Few states have had as contentious a relationship with citizenship laws as Assam. It was no surprise, then, that the state erupted in protest as soon as the Bharatiya Janata Party government at the centre notified the rules for the Citizenship (Amendment) Act on 11 March this year. The notification of the rules was an electoral exercise, carried out before the upcoming general election, to reiterate that the BJP’s position on the law remained unchanged despite the nationwide protests that the passing of the act had set off four years earlier.
Soon after the notification was issued, students in Guwahati’s Cotton University began a protest, and clashes were reported between the Guwahati University Students’ Union and cadre of the Akhil Bharatiya Vidyarthi Parishad, the student wing of the Rashtriya Swayamsevak Sangh. The All Assam Students Union, or AASU, the state’s most influential student political body, burned copies of the act in protest. The Krishak Mukti Sangram Samiti, a farmers’ body led by the politician Akhil Gogoi, also launched protests. Gogoi had previously been jailed under an anti-terror law for over a year in connection with his role in the CAA protests in 2019. The Assam administration took a repressive stance against the protests. The chief minister, Himanta Biswa Sarma, threatened that political parties and organisations who take part in the movement will have their registrations cancelled, and the police chief tweeted that losses occurring from protests would be recovered from organisations calling for bandhs.
Assam had begun seeing protests in 2018, when the amendment was only a bill, yet to be passed into law. In 2019, too, Assam was one of the first states where protests against the CAA began, before becoming a nationwide phenomenon. The scale of the 2019 protests was the largest the state had seen, rivalling the protests during the Assam Movement between 1979 and 1985, which had eventually led to the signing of the Assam Accord. But the 2024 protests, by comparison, are diminished. Attendance is thin, and the fervour is muted. Even those who were leading the protests in 2019, such as Gogoi and the AASU, seem unable to draw similarly large crowds.

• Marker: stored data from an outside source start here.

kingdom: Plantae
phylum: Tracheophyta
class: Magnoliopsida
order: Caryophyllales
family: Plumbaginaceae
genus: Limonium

The failure to revive the CAA agitation in Assam at the same scale as 2019 has much to do with the diminishing relevance of the ethnonationalist outfits in the state, which were anyway never concerned with secularism or democracy, and were instead rooted in the interests of Assamese Hindu elites. These communities, who have long opposed naturalisation of any minorities or non-dominant groups, had always seen the anti-CAA agitation as a means to magnify jatiyotabad, or ethnonationalism. This was not different from agitations of years past—especially the 1980s, when Assamese nationalist organisations led a massive movement against “outsiders” in the state, resulting in the signing of the Assam Accord, which became the basis to cut off citizenship for those who entered the state after 25 March 1971. Even then, outfits such as the AASU tried to ride the wave of anti-immigrant sentiment into electoral power. They were only marginally unsuccessful then, and now, they are failing to contend with the larger umbrella of Hindutva, which has subsumed the state’s anti-immigrant politics.